# [Data drawn from a collection]
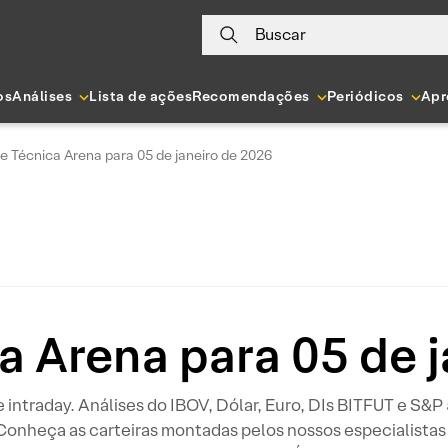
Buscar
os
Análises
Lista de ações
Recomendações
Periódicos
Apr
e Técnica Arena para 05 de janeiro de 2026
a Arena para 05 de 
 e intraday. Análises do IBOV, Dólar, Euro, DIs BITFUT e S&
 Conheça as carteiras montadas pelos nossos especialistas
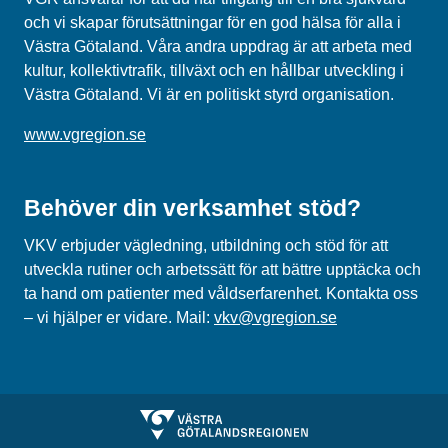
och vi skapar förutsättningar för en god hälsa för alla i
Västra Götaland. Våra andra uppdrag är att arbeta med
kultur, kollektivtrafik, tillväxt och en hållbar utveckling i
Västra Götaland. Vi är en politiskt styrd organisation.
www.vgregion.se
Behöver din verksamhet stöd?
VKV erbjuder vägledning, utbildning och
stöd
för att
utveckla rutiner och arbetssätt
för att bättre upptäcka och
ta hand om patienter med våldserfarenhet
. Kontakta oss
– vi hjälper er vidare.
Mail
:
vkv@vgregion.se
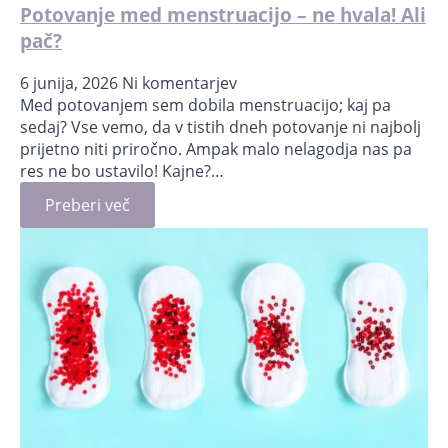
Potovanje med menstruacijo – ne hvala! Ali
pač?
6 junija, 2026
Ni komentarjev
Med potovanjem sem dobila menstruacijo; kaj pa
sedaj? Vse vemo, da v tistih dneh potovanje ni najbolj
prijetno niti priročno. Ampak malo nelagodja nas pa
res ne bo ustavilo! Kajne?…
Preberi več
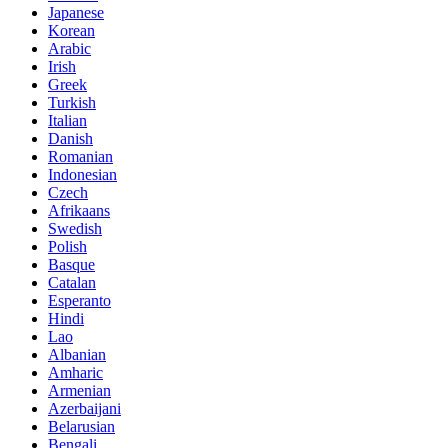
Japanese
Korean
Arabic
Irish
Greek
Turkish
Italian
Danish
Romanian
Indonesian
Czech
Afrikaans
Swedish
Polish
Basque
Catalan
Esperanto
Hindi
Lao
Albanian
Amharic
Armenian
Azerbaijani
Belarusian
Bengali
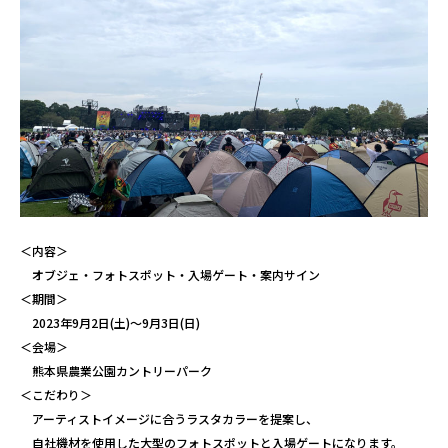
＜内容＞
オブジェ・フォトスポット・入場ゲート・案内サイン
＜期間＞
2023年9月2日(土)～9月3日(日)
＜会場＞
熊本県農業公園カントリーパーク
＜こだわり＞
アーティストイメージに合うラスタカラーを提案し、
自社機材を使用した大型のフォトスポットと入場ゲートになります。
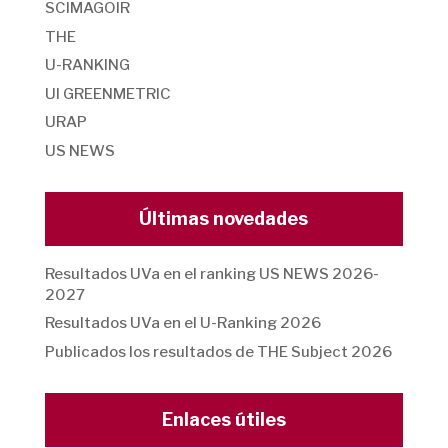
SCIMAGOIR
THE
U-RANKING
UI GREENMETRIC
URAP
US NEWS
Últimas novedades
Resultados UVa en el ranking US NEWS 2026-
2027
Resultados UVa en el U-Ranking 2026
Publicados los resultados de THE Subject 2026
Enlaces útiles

* * *

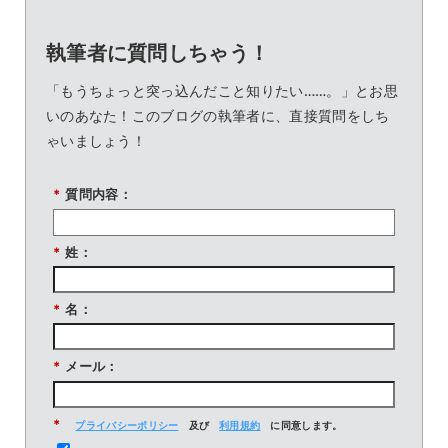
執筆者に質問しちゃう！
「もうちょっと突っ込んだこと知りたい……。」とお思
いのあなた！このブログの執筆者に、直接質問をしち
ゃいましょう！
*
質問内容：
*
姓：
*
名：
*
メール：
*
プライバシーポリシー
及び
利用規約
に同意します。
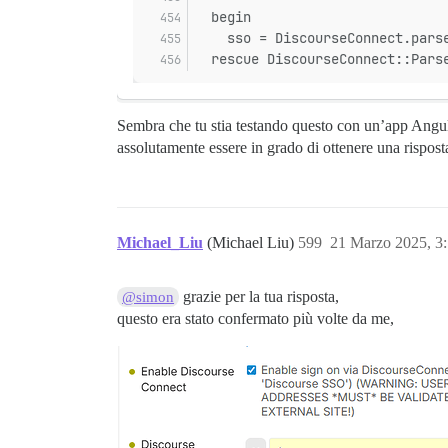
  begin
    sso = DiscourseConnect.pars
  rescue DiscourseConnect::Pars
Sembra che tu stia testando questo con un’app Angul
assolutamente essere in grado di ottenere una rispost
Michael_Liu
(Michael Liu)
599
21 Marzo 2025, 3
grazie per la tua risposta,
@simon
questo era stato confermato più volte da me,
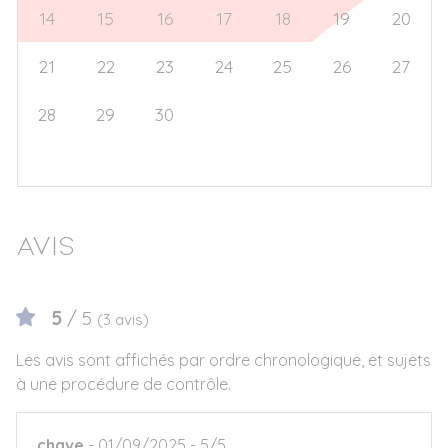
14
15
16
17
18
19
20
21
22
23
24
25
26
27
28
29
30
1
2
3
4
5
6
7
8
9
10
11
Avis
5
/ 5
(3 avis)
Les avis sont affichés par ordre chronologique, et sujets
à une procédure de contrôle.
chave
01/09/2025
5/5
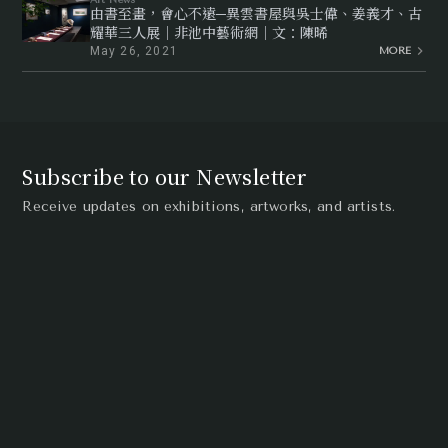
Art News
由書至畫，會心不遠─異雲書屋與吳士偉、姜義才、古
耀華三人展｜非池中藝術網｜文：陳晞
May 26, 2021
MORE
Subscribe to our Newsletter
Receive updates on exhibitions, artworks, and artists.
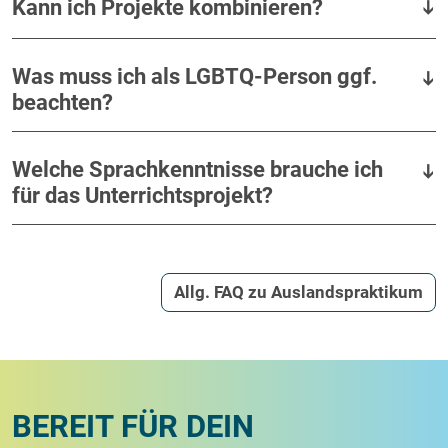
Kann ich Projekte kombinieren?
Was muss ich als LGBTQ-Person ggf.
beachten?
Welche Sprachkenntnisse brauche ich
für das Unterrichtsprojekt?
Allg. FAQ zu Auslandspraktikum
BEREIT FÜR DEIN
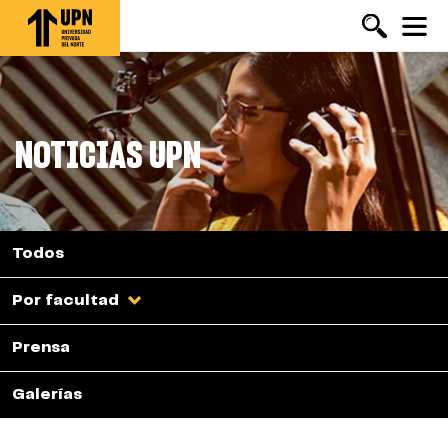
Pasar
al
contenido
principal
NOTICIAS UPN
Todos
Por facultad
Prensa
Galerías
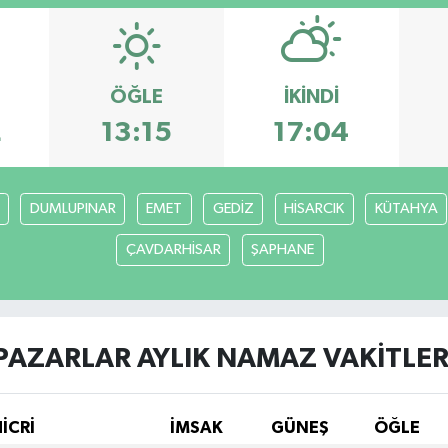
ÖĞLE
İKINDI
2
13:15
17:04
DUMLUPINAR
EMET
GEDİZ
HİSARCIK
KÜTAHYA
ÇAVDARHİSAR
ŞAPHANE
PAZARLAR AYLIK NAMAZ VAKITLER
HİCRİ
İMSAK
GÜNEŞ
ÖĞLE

==

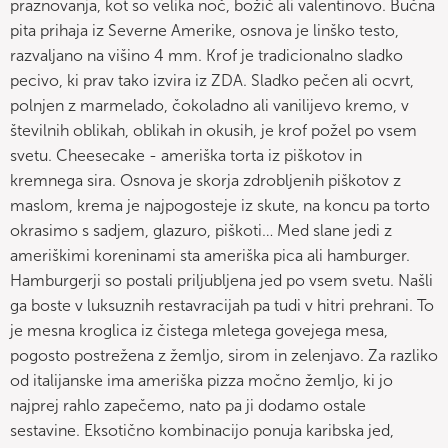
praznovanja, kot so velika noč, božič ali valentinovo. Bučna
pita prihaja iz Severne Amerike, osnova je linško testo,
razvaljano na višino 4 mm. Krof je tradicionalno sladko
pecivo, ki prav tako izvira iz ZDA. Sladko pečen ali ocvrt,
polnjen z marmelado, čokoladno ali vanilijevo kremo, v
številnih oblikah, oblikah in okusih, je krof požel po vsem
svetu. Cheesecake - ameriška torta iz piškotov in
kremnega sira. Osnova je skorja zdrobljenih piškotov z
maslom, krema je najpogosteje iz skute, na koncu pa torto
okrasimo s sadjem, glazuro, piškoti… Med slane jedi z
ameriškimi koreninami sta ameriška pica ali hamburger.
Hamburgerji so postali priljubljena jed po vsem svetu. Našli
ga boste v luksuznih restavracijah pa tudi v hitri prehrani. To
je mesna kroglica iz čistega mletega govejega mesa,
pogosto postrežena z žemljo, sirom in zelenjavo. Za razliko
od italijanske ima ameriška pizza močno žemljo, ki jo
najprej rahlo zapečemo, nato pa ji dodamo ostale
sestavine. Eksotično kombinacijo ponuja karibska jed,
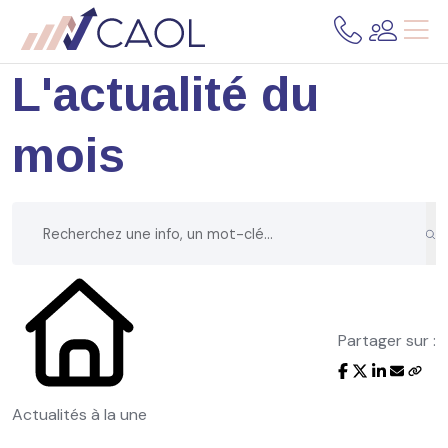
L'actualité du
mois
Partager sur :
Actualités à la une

# [What to produce]
Lay out the lines of the records as a JSON list of strings, one string per line and with blank lines omitted, starting at the line that contains "praznovanja, kot so" and ending after the line that contains "pogosto postrežena z".

# [Result for this exercise]
[
  "praznovanja, kot so velika noč, božič ali valentinovo. Bučna",
  "pita prihaja iz Severne Amerike, osnova je linško testo,",
  "razvaljano na višino 4 mm. Krof je tradicionalno sladko",
  "pecivo, ki prav tako izvira iz ZDA. Sladko pečen ali ocvrt,",
  "polnjen z marmelado, čokoladno ali vanilijevo kremo, v",
  "številnih oblikah, oblikah in okusih, je krof požel po vsem",
  "svetu. Cheesecake - ameriška torta iz piškotov in",
  "kremnega sira. Osnova je skorja zdrobljenih piškotov z",
  "maslom, krema je najpogosteje iz skute, na koncu pa torto",
  "okrasimo s sadjem, glazuro, piškoti… Med slane jedi z",
  "ameriškimi koreninami sta ameriška pica ali hamburger.",
  "Hamburgerji so postali priljubljena jed po vsem svetu. Našli",
  "ga boste v luksuznih restavracijah pa tudi v hitri prehrani. To",
  "je mesna kroglica iz čistega mletega govejega mesa,",
  "pogosto postrežena z žemljo, sirom in zelenjavo. Za razliko"
]